What you will do — Search the data for the word "Left" and copy out every line that has it.

Dataset entries:
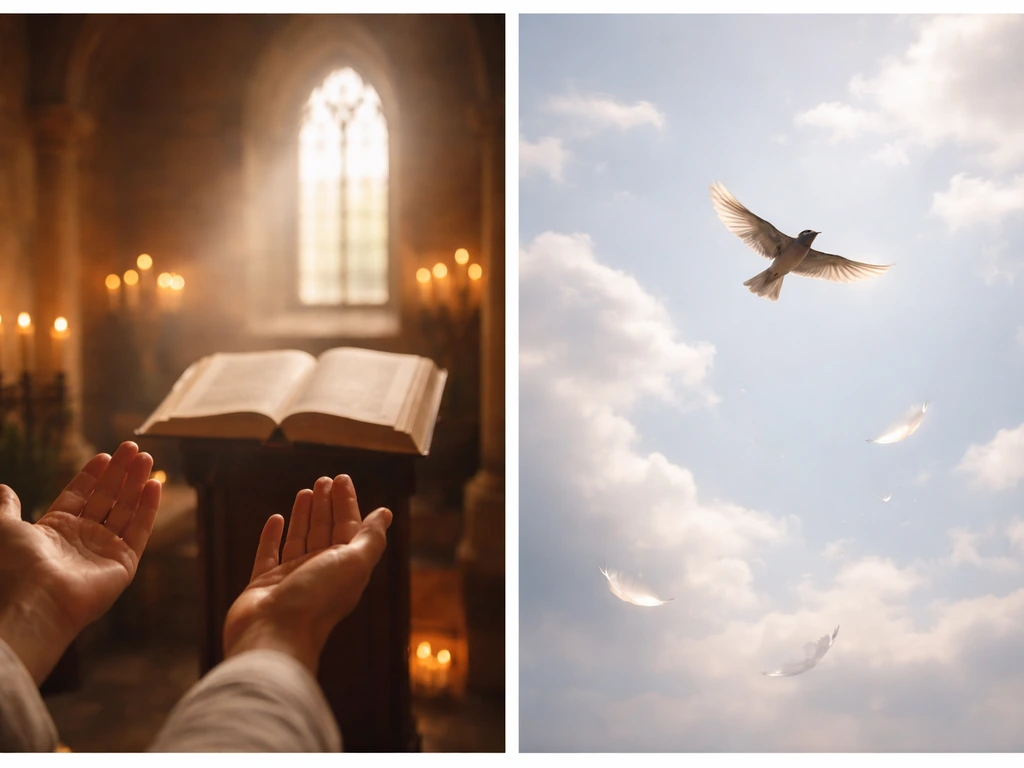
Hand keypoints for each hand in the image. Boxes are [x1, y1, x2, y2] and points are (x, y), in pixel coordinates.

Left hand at [0, 442, 160, 683]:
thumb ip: (7, 507)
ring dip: (136, 483)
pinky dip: (148, 507)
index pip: (80, 495)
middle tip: (133, 447)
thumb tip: (3, 487)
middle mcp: (82, 538)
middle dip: (120, 472)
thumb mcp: (5, 527)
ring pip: (126, 509)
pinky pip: (139, 530)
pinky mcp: (123, 562)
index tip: (104, 455)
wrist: (35, 601)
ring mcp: (105, 550)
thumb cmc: (16, 566)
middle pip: (106, 498)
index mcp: (56, 529)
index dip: (92, 475)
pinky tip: (154, 484)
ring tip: (146, 458)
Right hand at [223, 474, 391, 675]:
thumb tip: (385, 514)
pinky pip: (268, 555)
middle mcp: (319, 572)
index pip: (349, 528)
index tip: (342, 479)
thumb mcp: (354, 563)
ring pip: (299, 539)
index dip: (347, 503)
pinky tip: (276, 519)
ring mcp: (290, 578)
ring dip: (304, 515)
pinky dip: (272, 537)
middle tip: (324, 480)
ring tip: (306, 491)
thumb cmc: (317, 598)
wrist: (274, 633)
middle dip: (327, 505)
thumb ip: (370, 539)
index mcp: (344, 568)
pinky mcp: (263, 584)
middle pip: (325, 531)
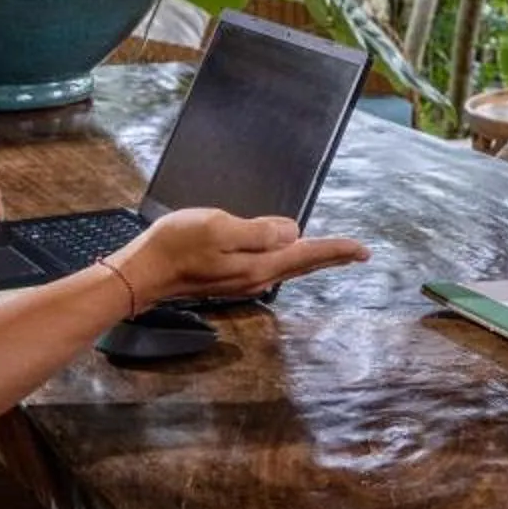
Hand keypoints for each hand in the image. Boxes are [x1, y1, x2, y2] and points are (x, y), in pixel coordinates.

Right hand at [117, 208, 369, 303]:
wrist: (144, 272)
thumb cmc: (177, 245)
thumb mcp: (221, 228)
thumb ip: (260, 231)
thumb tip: (294, 232)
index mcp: (259, 265)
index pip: (308, 254)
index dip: (337, 250)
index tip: (363, 249)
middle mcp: (256, 278)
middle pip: (303, 264)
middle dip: (331, 256)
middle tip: (358, 252)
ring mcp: (243, 280)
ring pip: (288, 266)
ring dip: (310, 257)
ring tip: (331, 251)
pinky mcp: (230, 277)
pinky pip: (270, 266)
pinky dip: (288, 259)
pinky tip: (288, 252)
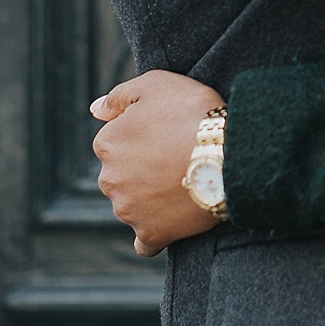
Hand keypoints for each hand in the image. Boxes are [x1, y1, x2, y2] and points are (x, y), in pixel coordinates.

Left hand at [90, 69, 225, 256]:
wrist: (229, 154)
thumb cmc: (194, 113)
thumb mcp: (157, 84)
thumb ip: (119, 95)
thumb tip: (95, 110)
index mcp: (107, 143)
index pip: (116, 141)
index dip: (144, 135)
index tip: (167, 133)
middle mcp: (109, 179)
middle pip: (121, 174)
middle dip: (142, 168)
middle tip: (177, 157)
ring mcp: (128, 210)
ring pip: (132, 205)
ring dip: (150, 198)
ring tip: (184, 183)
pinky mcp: (150, 233)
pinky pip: (145, 241)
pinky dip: (153, 234)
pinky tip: (169, 222)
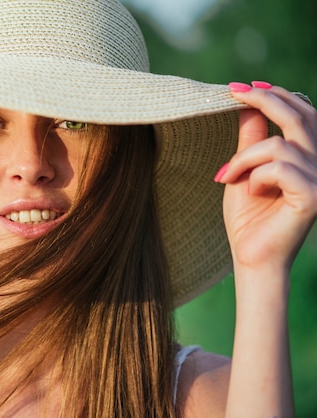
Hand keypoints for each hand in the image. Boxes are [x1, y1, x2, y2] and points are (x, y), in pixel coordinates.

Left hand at [217, 82, 316, 275]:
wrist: (250, 257)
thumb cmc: (248, 218)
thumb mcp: (244, 171)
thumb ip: (251, 139)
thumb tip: (249, 105)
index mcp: (307, 156)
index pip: (302, 114)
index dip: (275, 95)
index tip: (241, 87)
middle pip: (300, 117)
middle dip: (265, 99)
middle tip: (235, 92)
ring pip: (279, 146)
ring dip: (244, 158)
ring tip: (228, 176)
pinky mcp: (313, 196)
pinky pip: (279, 168)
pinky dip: (255, 176)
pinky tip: (249, 192)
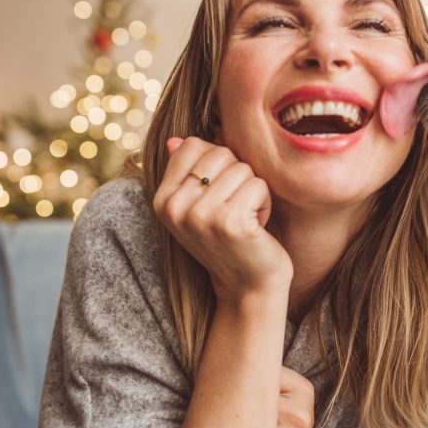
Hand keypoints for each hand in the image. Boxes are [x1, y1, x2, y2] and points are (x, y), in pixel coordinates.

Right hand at [154, 136, 291, 301]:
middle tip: (235, 210)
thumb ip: (187, 172)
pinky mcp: (230, 222)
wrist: (247, 286)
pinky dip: (265, 204)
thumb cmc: (228, 239)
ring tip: (245, 219)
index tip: (218, 195)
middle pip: (220, 153)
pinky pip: (258, 185)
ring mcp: (201, 215)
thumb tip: (175, 140)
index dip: (218, 164)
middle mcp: (175, 207)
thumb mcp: (198, 206)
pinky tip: (256, 227)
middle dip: (238, 177)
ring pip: (242, 168)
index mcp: (162, 200)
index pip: (193, 146)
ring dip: (253, 192)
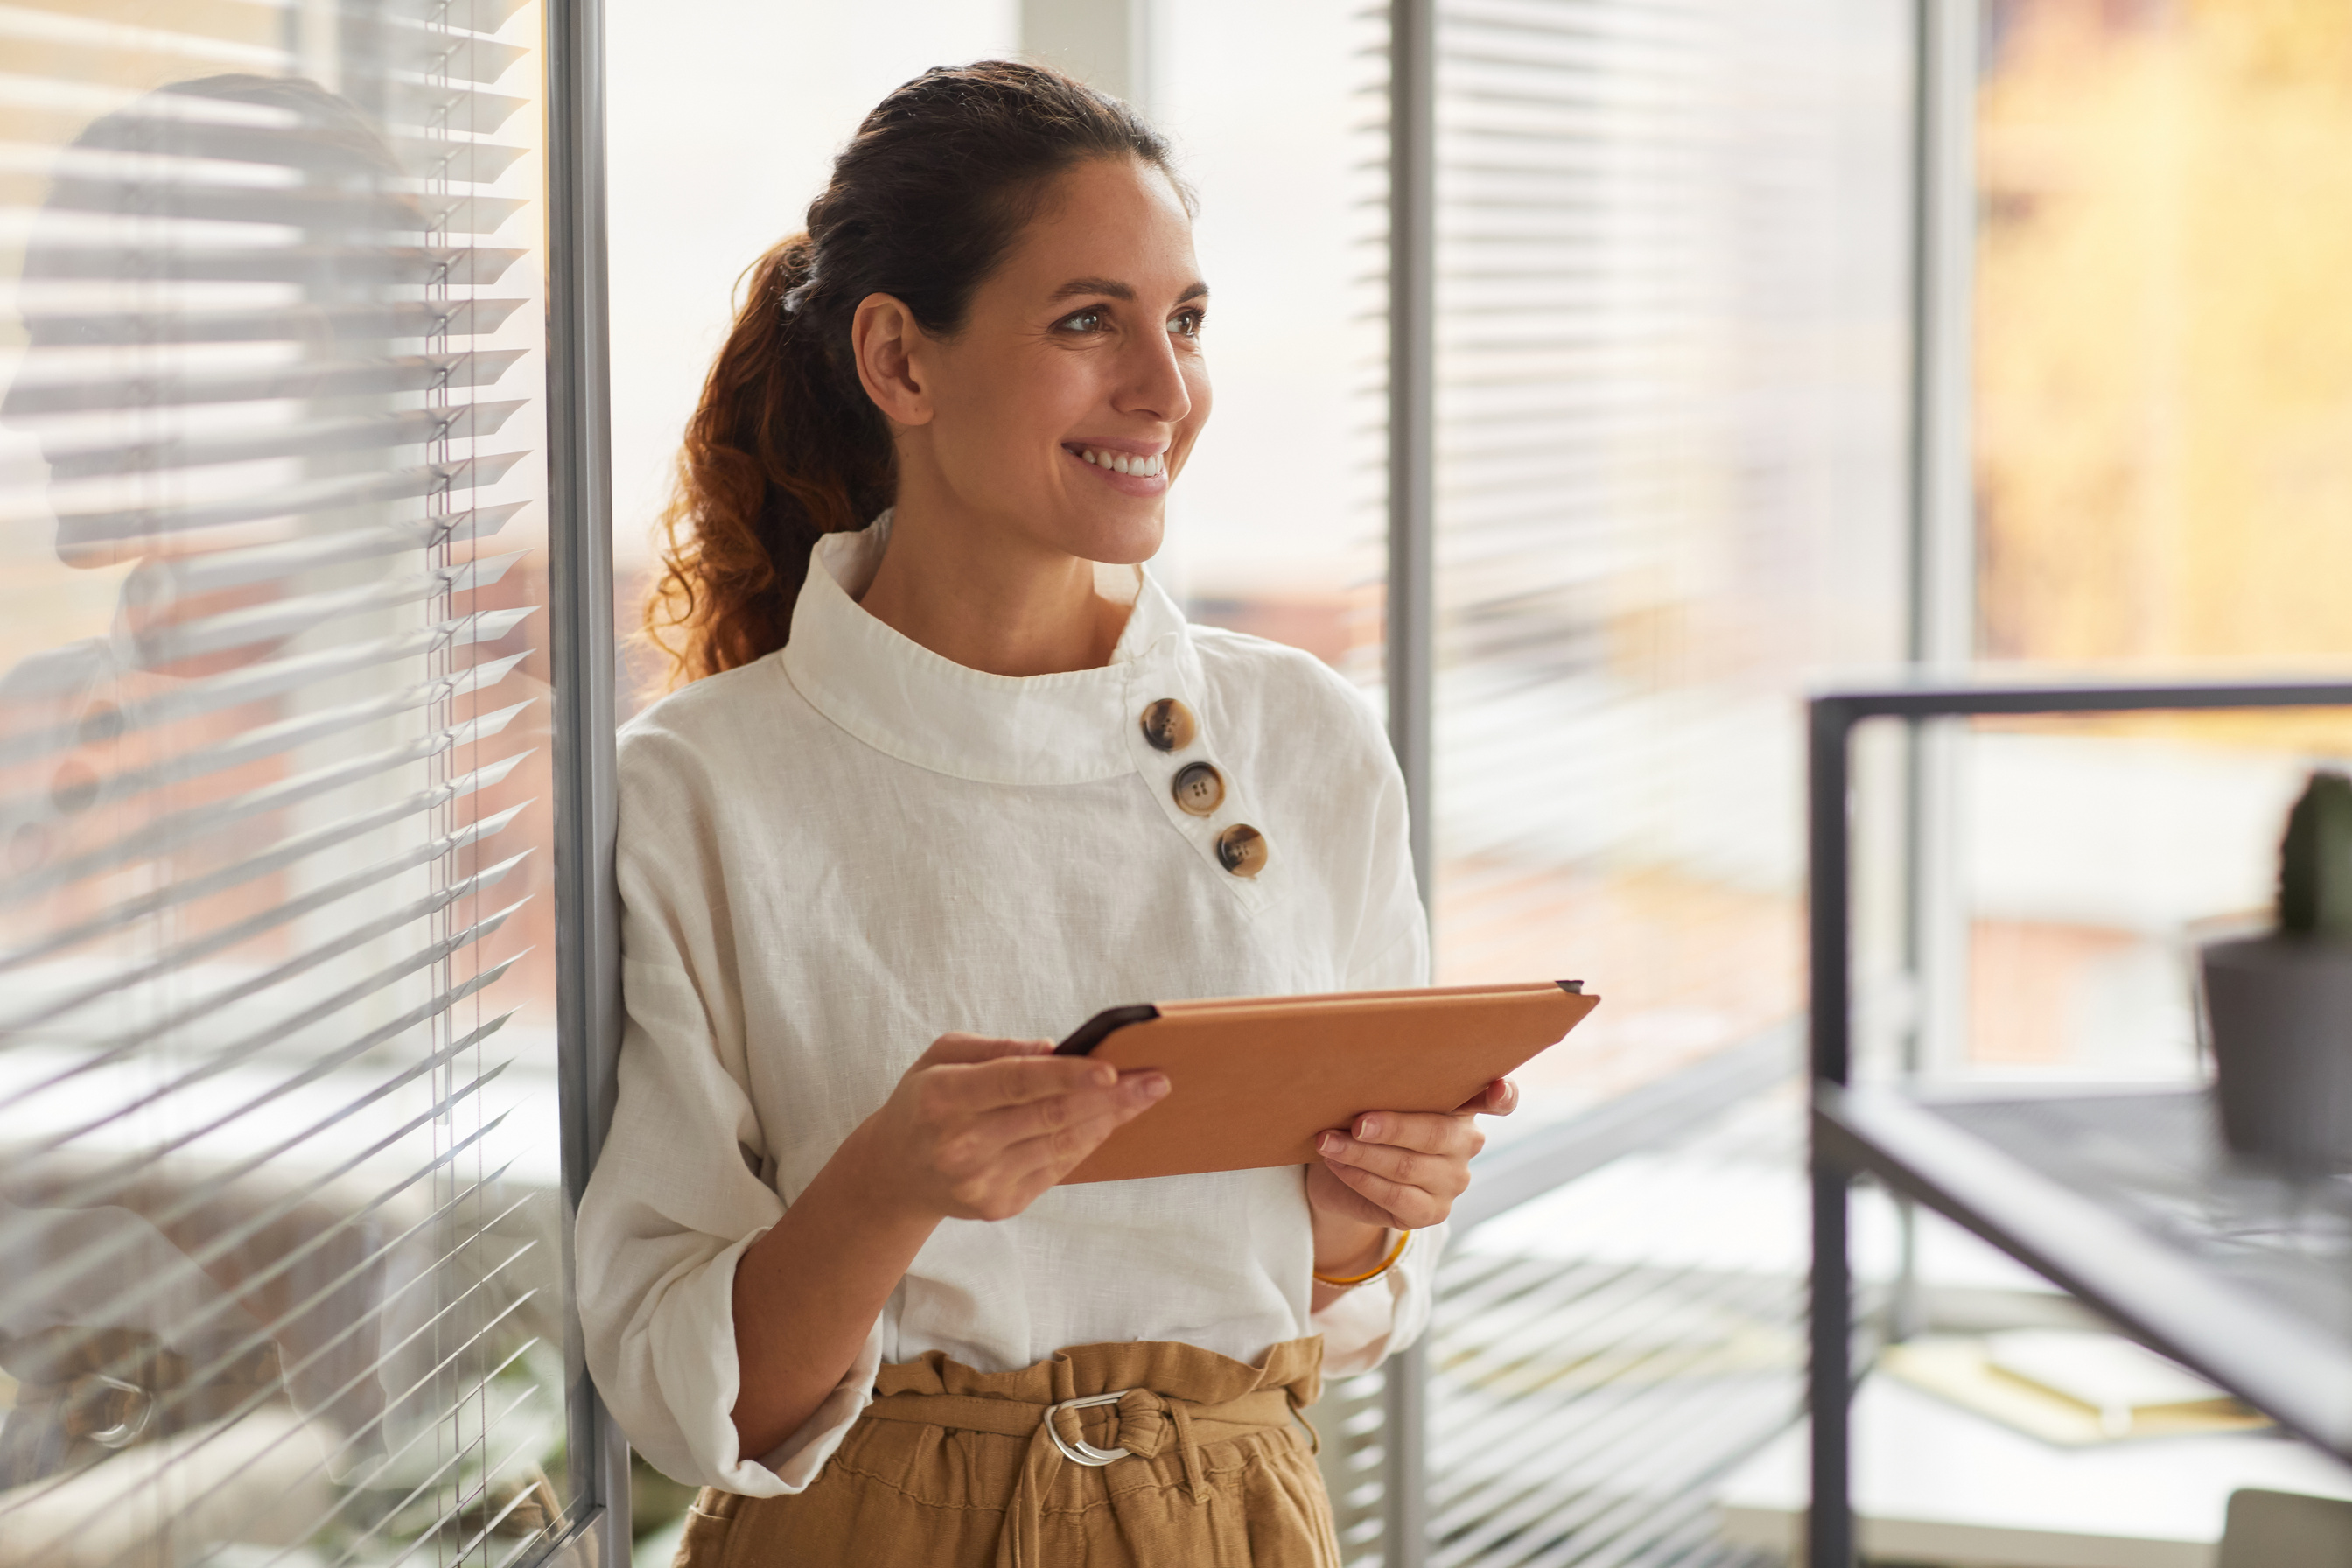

Problem solution —
Left hand at [0, 442, 160, 683]:
Left hand at [90, 69, 225, 256]:
Left hand at [217, 82, 316, 275]:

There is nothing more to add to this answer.